Saved entries
------------------------------------------------------------------------

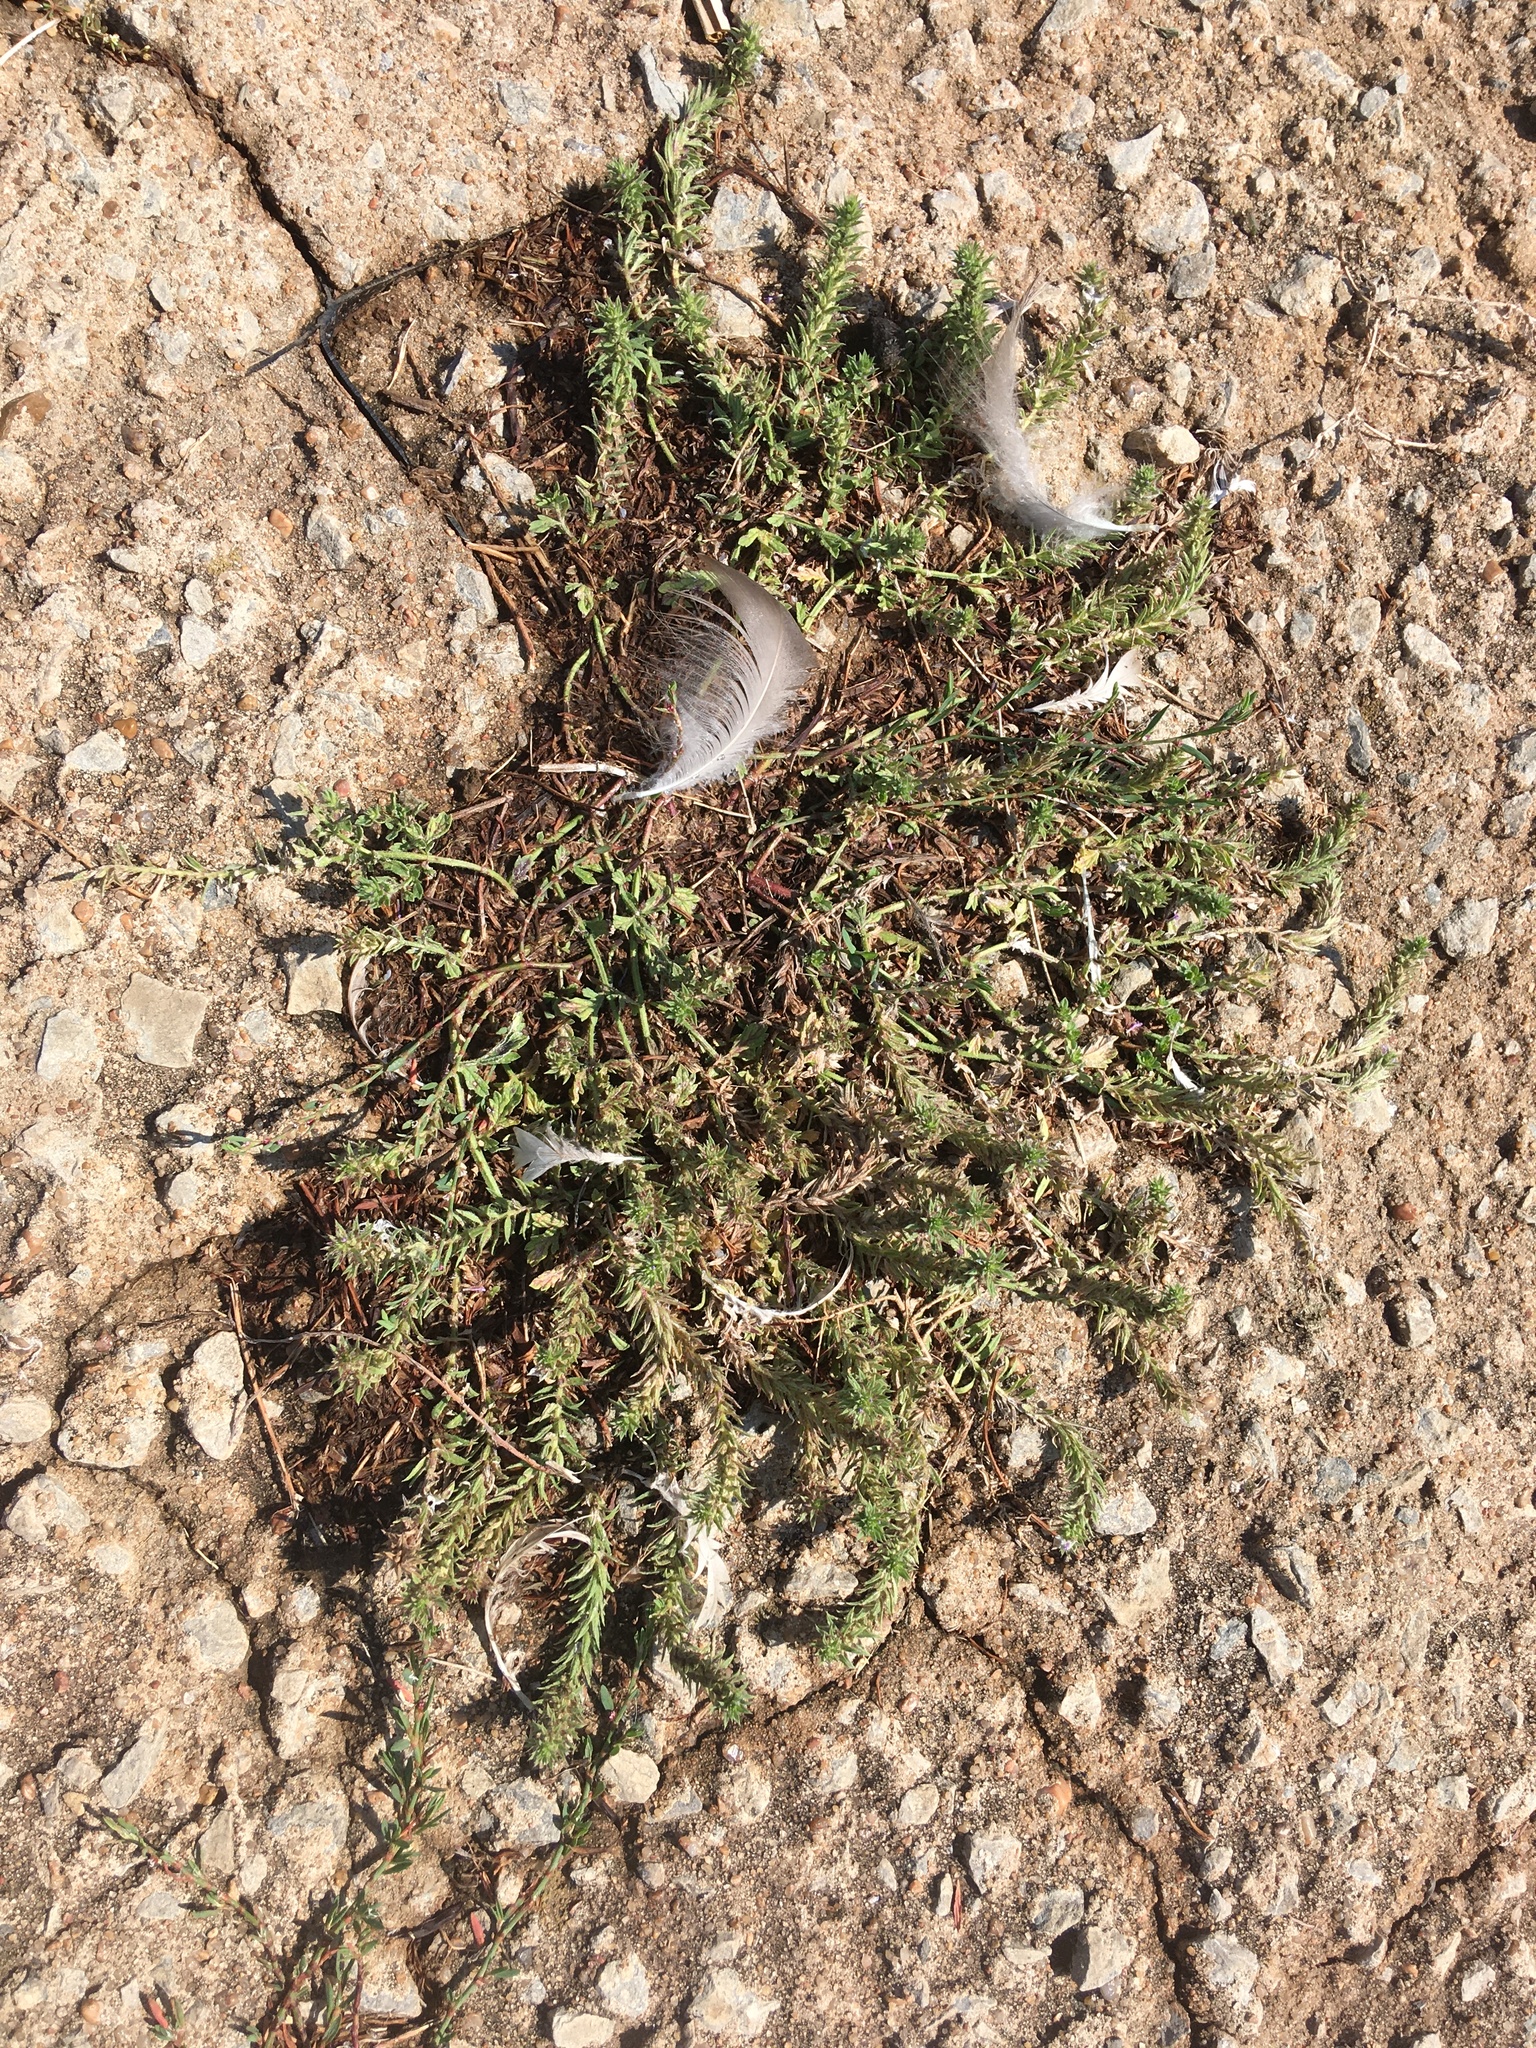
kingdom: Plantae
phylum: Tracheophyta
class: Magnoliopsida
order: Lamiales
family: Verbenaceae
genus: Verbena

------------------------------------------------------------------------

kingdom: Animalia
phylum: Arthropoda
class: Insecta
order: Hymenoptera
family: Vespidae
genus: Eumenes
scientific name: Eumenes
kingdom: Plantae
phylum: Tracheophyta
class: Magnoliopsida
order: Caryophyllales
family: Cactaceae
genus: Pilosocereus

------------------------------------------------------------------------

▶ **TO BE DONE**:
Rewrite the part of the material that opens with the line containing "kingdom: Animalia" and closes with the line containing "genus: Pilosocereus", replacing "order" with "taxonomic order" and changing nothing else.

▶ **COMPLETE ANSWER**:
kingdom: Animalia
phylum: Arthropoda
class: Insecta
taxonomic order: Hymenoptera
family: Vespidae
genus: Eumenes
scientific name: Eumenes
kingdom: Plantae
phylum: Tracheophyta
class: Magnoliopsida
taxonomic order: Caryophyllales
family: Cactaceae
genus: Pilosocereus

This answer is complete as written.